* TEXT BLOCK
.....
Recs

5

China Can't Save Everybody

Many consumer companies have been able to offset the business they're losing as American consumers falter. They've been the beneficiaries of a special, magical element called "international exposure," which has certainly led their shareholders to breathe a big sigh of relief.

And of course, when it comes to big international opportunities, many companies would love a presence in China, a country with a huge population that's becoming increasingly well-heeled. Many investors get excited at the mere hint that a company they're interested in is thinking of doing business overseas.

However, some of these moves into countries like China may be easier said than done, so you'd best be thinking long term when considering specific companies -- and be prepared for some snags along the way.
.....
* SHORT PROBLEM
Print the passage on companies expanding into China exactly, from "Many consumer companies" up to and including "along the way.".

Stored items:
.....
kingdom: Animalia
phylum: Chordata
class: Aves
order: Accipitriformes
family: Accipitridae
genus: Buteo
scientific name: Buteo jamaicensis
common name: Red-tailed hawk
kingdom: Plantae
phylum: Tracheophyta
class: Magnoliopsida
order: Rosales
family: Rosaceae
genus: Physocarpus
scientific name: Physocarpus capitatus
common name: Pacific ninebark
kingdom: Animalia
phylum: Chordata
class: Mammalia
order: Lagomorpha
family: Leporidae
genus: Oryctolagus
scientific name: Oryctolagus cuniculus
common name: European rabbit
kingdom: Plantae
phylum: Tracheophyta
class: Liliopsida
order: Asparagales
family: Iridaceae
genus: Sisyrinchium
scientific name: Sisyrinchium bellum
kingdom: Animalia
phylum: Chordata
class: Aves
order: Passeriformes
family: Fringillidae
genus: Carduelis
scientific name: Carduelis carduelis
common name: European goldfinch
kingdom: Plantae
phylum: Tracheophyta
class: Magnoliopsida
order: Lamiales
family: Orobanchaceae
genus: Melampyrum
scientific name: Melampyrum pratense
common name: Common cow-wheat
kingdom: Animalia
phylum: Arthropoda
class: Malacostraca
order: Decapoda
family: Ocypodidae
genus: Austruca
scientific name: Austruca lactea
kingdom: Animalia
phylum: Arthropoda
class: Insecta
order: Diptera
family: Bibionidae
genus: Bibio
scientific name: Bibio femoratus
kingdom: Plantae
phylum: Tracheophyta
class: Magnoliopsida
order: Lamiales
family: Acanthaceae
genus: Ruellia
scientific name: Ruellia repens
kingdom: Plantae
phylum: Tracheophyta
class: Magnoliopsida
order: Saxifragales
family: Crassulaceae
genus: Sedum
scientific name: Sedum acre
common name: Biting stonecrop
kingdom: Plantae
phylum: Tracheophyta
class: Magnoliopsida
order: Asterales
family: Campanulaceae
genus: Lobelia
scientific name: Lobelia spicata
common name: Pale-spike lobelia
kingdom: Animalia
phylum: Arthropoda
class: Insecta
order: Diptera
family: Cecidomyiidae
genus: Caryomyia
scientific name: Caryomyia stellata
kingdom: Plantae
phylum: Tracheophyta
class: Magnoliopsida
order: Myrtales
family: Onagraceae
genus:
.....
* RESULT
Many consumer companies have been able to offset the business they're losing as American consumers falter. They've been the beneficiaries of a special, magical element called "international exposure," which has certainly led their shareholders to breathe a big sigh of relief.

And of course, when it comes to big international opportunities, many companies would love a presence in China, a country with a huge population that's becoming increasingly well-heeled. Many investors get excited at the mere hint that a company they're interested in is thinking of doing business overseas.

However, some of these moves into countries like China may be easier said than done, so you'd best be thinking long term when considering specific companies -- and be prepared for some snags along the way.